Dean and I gazed at each other with identical expressions of alarm, thinking that something had happened to either the Indian from Oklahoma (his name was Arlen Bitterbuck, but we called him The Chief... or, in Harry Terwilliger's case, Chief Coat Cheese, because that was what Harry claimed Bitterbuck smelled like), or the fellow we called The President. But then Brutal started to laugh, and we hurried to see what was happening. Laughing in E Block sounded almost as wrong as laughing in church.

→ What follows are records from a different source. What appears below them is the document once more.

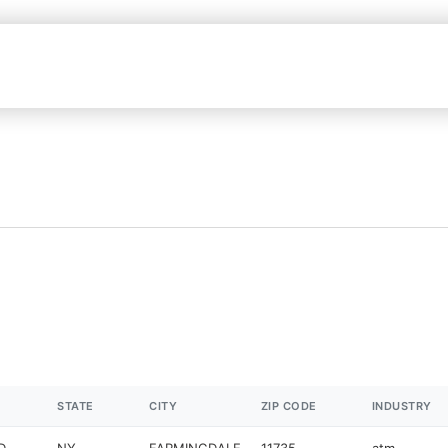
STATE
CITY
ZIP CODE
INDUSTRY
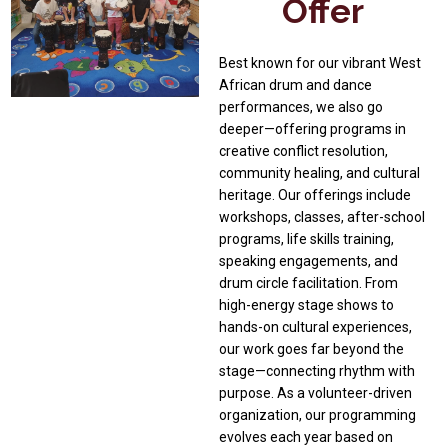
Offer
Best known for our vibrant West
African drum and dance
performances, we also go
deeper—offering programs in
creative conflict resolution,
community healing, and cultural
heritage. Our offerings include
workshops, classes, after-school
programs, life skills training,
speaking engagements, and
drum circle facilitation. From
high-energy stage shows to
hands-on cultural experiences,
our work goes far beyond the
stage—connecting rhythm with
purpose. As a volunteer-driven
organization, our programming
evolves each year based on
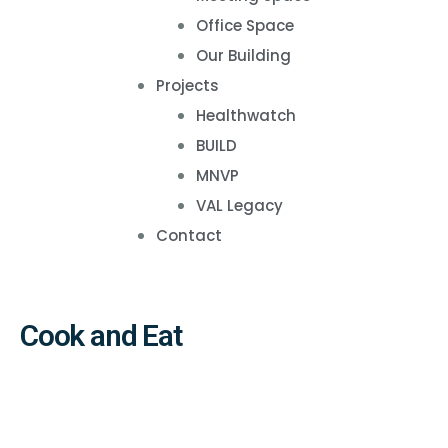
Office Space
Our Building
Projects
Healthwatch
BUILD
MNVP
VAL Legacy
Contact
Cook and Eat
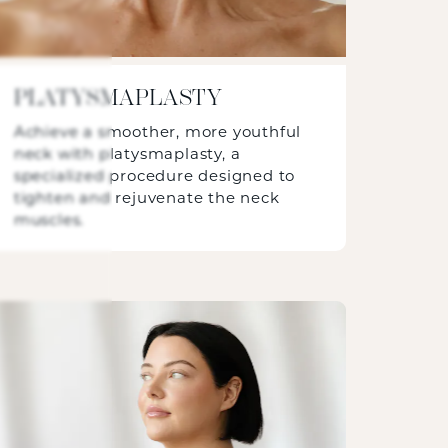
PLATYSMAPLASTY
Achieve a smoother, more youthful
neck with platysmaplasty, a
specialized procedure designed to
tighten and rejuvenate the neck
muscles.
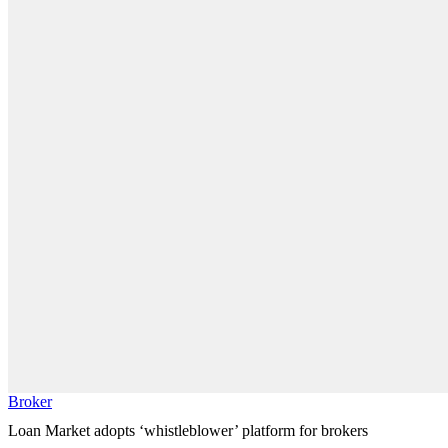
Broker
Loan Market adopts ‘whistleblower’ platform for brokers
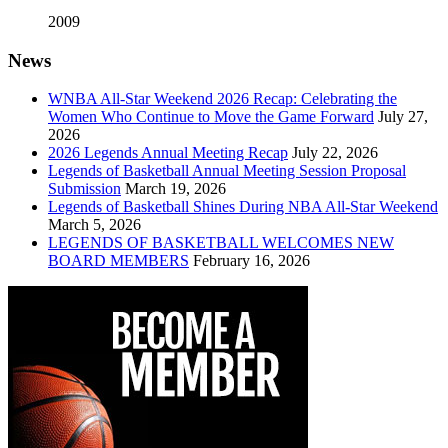
2009
News
WNBA All-Star Weekend 2026 Recap: Celebrating the
Women Who Continue to Move the Game Forward
July 27,
2026
2026 Legends Annual Meeting Recap
July 22, 2026
Legends of Basketball Annual Meeting Session Proposal
Submission
March 19, 2026
Legends of Basketball Shines During NBA All-Star Weekend
March 5, 2026
LEGENDS OF BASKETBALL WELCOMES NEW
BOARD MEMBERS
February 16, 2026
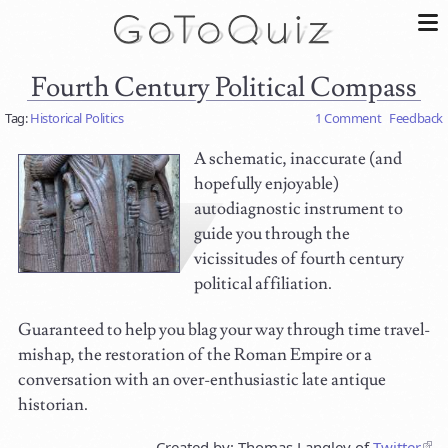
Fourth Century Political Compass
Tag:
Historical Politics
1 Comment
Feedback
A schematic, inaccurate (and
hopefully enjoyable)
autodiagnostic instrument to
guide you through the
vicissitudes of fourth century
political affiliation.
Guaranteed to help you blag your way through time travel-
mishap, the restoration of the Roman Empire or a
conversation with an over-enthusiastic late antique
historian.
Created by: Thomas Langley of
Twitter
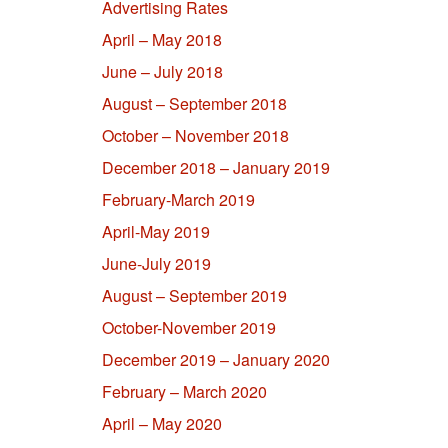
Advertising Rates
April – May 2018
June – July 2018
August – September 2018
October – November 2018
December 2018 – January 2019
February-March 2019
April-May 2019
June-July 2019
August – September 2019
October-November 2019
December 2019 – January 2020
February – March 2020
April – May 2020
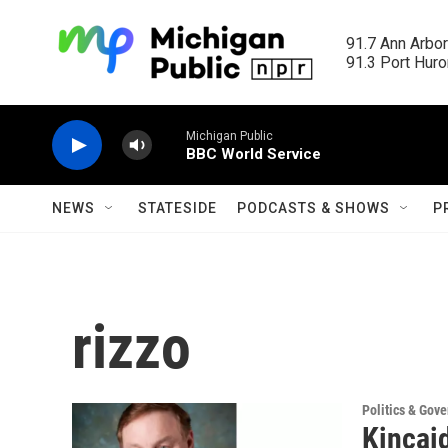
Skip to main content
91.7 Ann Arbor
91.3 Port Huron
Michigan Public
BBC World Service
NEWS
STATESIDE
PODCASTS & SHOWS
P
rizzo
Politics & Gov
Kincai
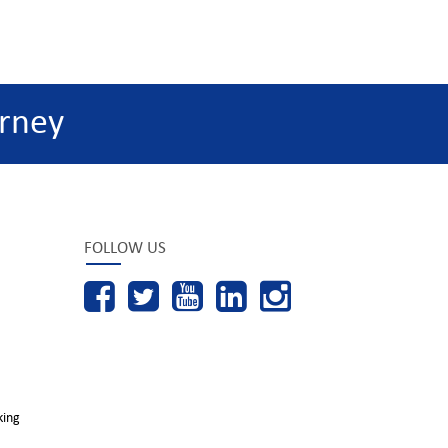
rney
FOLLOW US
king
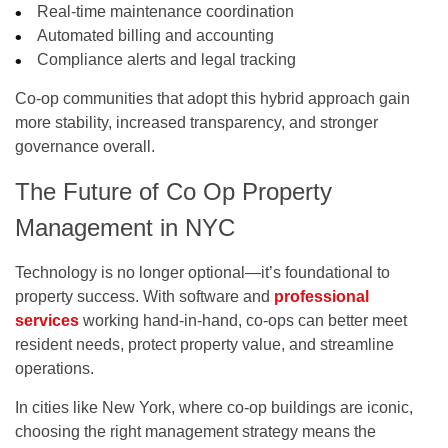
Real-time maintenance coordination
Automated billing and accounting
Compliance alerts and legal tracking
Co-op communities that adopt this hybrid approach gain
more stability, increased transparency, and stronger
governance overall.
The Future of Co Op Property
Management in NYC
Technology is no longer optional—it’s foundational to
property success. With software and
professional
services
working hand-in-hand, co-ops can better meet
resident needs, protect property value, and streamline
operations.
In cities like New York, where co-op buildings are iconic,
choosing the right management strategy means the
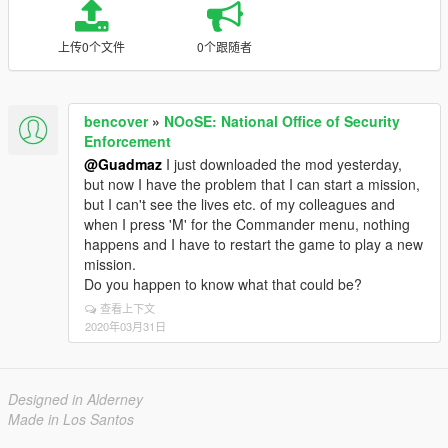
上传0个文件
0个跟随者
bencover
»
NOoSE: National Office of Security
Enforcement
@Guadmaz
I just downloaded the mod yesterday,
but now I have the problem that I can start a mission,
but I can't see the lives etc. of my colleagues and
when I press 'M' for the Commander menu, nothing
happens and I have to restart the game to play a new
mission.
Do you happen to know what that could be?
查看上下文
2020年03月31日
Designed in Alderney
Made in Los Santos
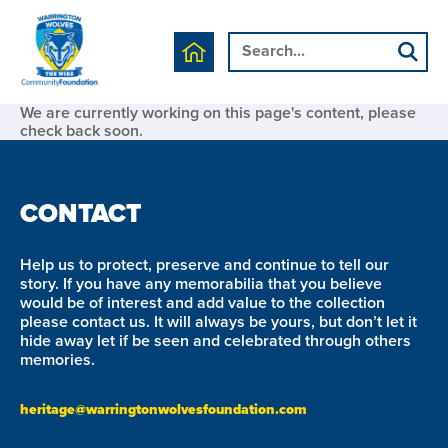
We are currently working on this page's content, please
check back soon.
CONTACT
Help us to protect, preserve and continue to tell our
story. If you have any memorabilia that you believe
would be of interest and add value to the collection
please contact us. It will always be yours, but don’t let it
hide away let if be seen and celebrated through others
memories.
heritage@warringtonwolvesfoundation.com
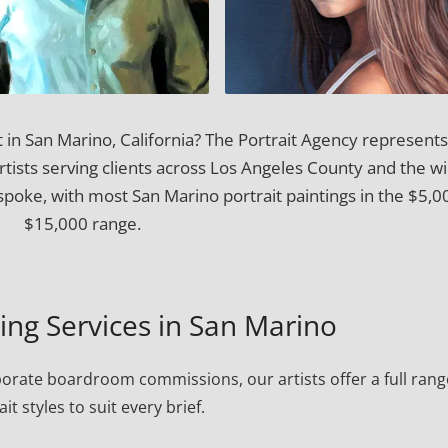
t in San Marino, California? The Portrait Agency represents
artists serving clients across Los Angeles County and the w
spoke, with most San Marino portrait paintings in the $5,0
$15,000 range.
ting Services in San Marino
porate boardroom commissions, our artists offer a full rang
ait styles to suit every brief.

Old Toot-Toot, the trusty who ran the food-wagon in those days, had been by with his holy-rolling cartful of goodies, and Brutal had stocked up for a long night—three sandwiches, two pops, and a couple of moon pies. Also a side of potato salad Toot had undoubtedly filched from the prison kitchen, which was supposed to be off-limits to him. Brutal had the logbook open in front of him, and for a wonder he hadn't spilled anything on it yet. Of course, he was just getting started.

'What?' Dean asked. 'What is it?'

'State legislature must have opened the pursestrings enough to hire another screw this year after all,' Brutal said, still laughing. 'Lookie yonder.'

He pointed and we saw the mouse. I started to laugh, too, and Dean joined in. You really couldn't help it, because a guard doing quarter-hour check rounds was just like that mouse looked like: a tiny, furry guard making sure no one was trying to escape or commit suicide. It would trot a little way toward us along the Green Mile, then turn its head from side to side, as if checking the cells. Then it would make another forward spurt. The fact that we could hear both of our current inmates snoring away in spite of the yelling and the laughter somehow made it even funnier.